_To-do item:_ Give the rows from the line containing "жнародного дня екологічних" through the end of the rows again, swapping "Коментарі" for "Відгуки" and changing nothing else. Return only those lines.

_Available data:_
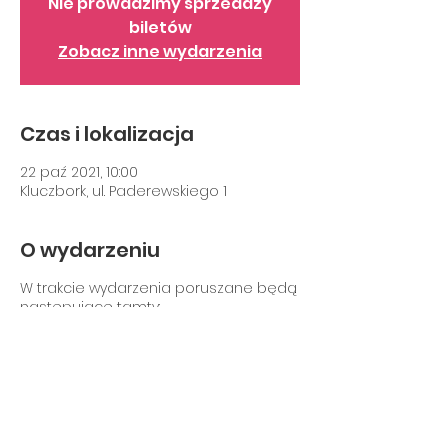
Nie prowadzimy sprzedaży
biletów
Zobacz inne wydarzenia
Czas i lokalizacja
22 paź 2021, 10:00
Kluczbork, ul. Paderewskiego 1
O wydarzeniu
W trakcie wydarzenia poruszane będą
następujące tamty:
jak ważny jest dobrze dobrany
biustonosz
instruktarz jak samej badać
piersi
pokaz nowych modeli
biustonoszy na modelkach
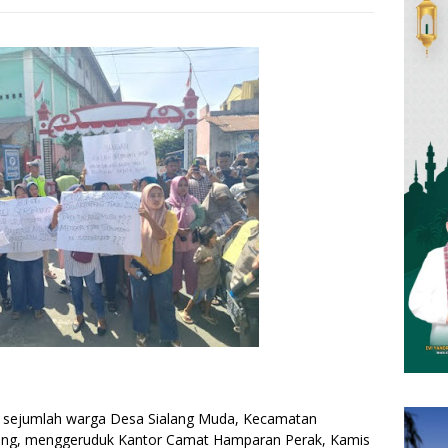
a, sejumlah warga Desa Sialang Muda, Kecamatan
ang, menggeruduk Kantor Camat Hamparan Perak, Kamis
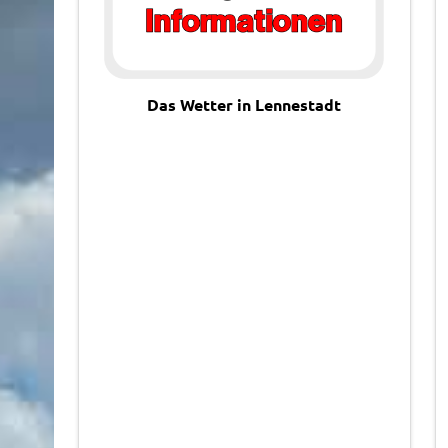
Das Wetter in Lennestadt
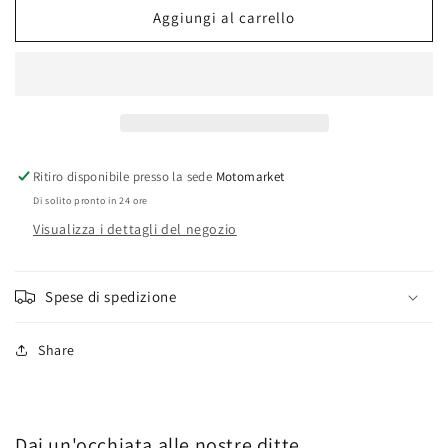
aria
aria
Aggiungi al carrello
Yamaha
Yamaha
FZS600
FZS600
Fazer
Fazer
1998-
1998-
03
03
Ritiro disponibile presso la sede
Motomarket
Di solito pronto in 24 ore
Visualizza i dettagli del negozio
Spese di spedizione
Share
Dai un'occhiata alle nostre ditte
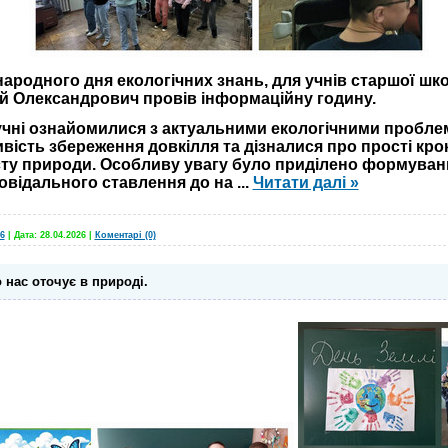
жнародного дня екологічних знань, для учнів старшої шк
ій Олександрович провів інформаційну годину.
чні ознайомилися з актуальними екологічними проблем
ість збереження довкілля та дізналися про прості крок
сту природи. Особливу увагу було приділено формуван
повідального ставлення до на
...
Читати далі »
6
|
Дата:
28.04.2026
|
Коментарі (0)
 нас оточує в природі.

_Answer section:_
жнародного дня екологічних знань, для учнів старшої шк
ій Олександрович провів інформаційну годину.
чні ознайомилися з актуальними екологічними проблем
ість збереження довкілля та дізналися про прості крок
сту природи. Особливу увагу було приділено формуван
повідального ставлення до на
...
Читати далі »
6
|
Дата:
28.04.2026
|
Відгуки (0)
 нас оточує в природі.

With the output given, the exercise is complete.